Input for this task:
====================
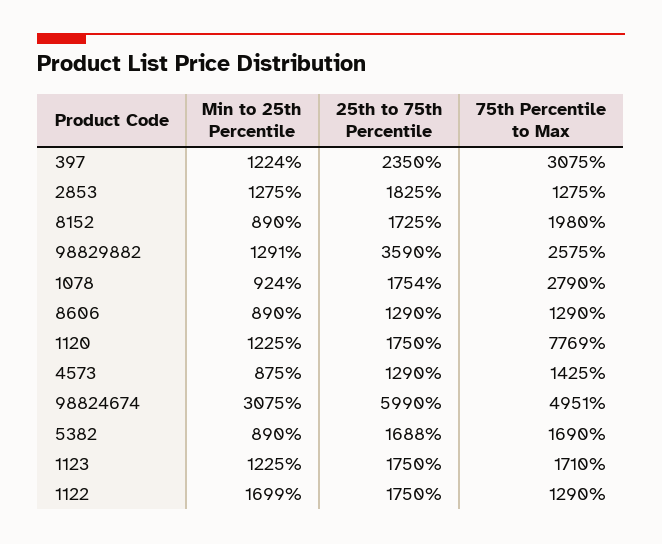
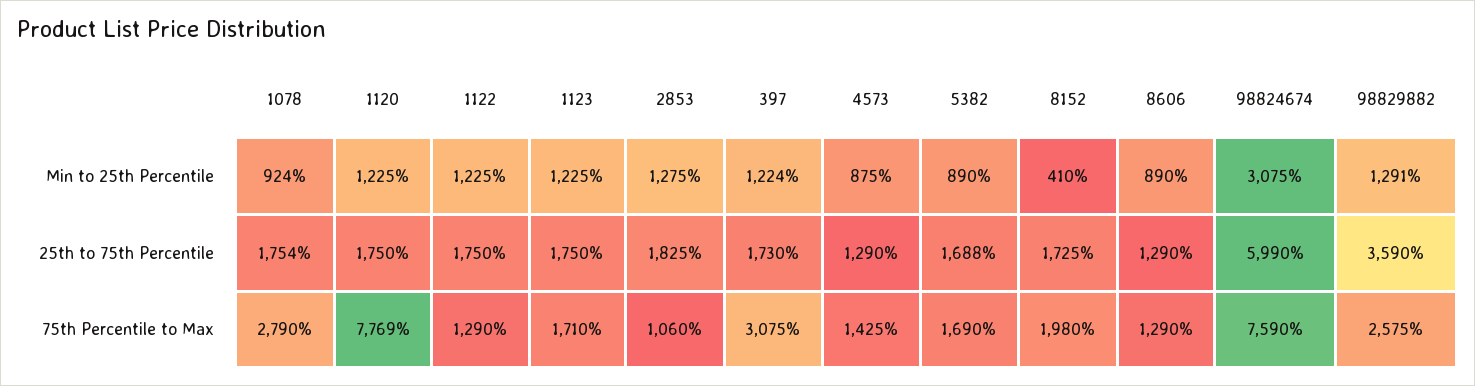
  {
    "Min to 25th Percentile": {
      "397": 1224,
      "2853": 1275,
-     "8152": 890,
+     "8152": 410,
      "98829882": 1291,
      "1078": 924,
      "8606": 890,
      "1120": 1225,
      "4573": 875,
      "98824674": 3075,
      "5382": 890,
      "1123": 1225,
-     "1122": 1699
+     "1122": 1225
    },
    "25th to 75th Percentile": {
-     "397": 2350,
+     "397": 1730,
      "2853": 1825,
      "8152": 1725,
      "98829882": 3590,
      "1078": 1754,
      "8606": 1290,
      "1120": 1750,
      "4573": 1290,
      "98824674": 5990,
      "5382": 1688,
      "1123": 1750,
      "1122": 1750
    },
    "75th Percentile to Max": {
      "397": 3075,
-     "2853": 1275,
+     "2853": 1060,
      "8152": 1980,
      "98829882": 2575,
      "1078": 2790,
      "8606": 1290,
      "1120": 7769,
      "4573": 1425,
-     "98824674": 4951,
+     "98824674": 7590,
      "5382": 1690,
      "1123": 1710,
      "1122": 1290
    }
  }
====================
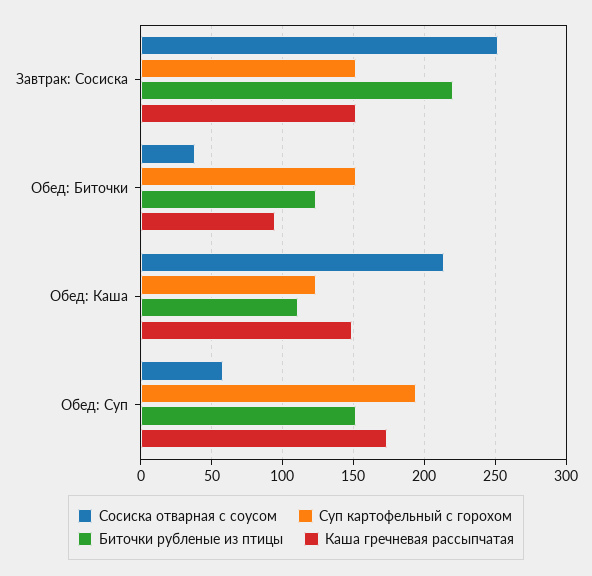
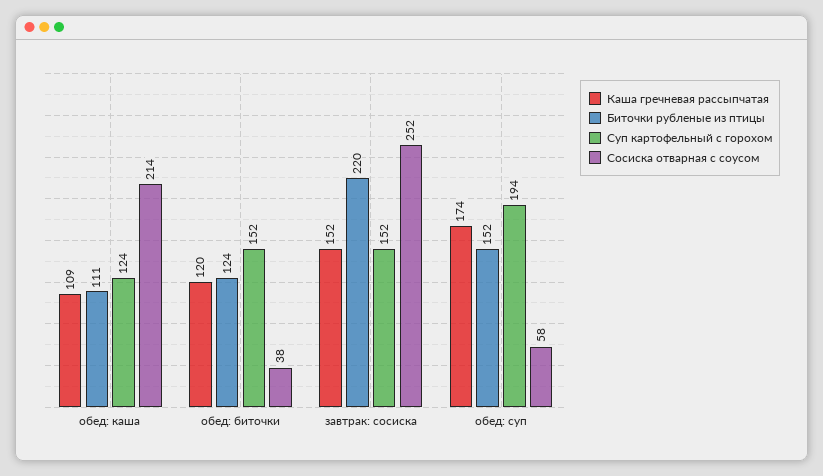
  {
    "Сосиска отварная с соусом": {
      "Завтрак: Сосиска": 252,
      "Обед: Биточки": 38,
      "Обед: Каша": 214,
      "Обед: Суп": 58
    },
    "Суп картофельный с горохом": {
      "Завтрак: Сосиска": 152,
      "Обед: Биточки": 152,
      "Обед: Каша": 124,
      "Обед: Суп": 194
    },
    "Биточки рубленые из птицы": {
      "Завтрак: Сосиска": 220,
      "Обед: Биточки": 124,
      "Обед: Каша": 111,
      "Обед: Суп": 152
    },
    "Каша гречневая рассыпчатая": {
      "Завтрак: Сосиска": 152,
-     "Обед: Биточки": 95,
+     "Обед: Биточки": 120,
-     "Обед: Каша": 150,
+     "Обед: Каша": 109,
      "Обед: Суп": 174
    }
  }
====================
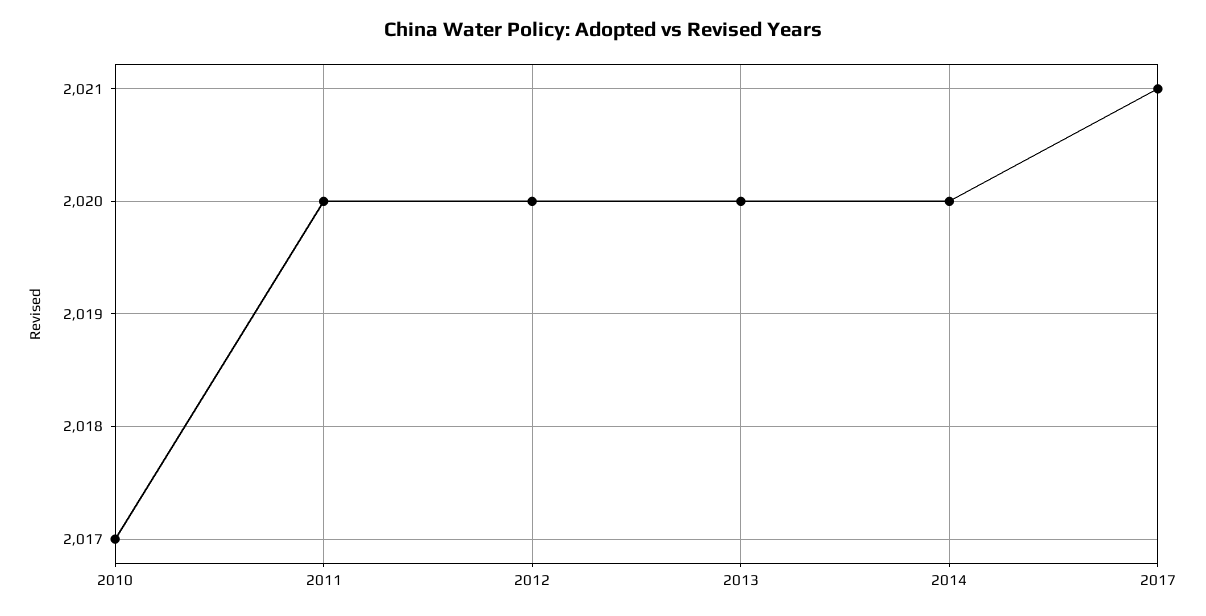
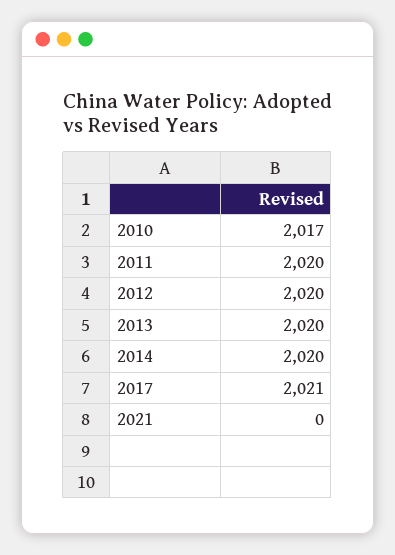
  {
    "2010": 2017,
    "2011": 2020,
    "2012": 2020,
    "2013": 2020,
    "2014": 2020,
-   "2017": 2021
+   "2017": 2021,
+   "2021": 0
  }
====================
Check each line of the data above for the string "Percentile", and copy the ones that have it.

Response box:
    "Min to 25th Percentile": {
    "25th to 75th Percentile": {
    "75th Percentile to Max": {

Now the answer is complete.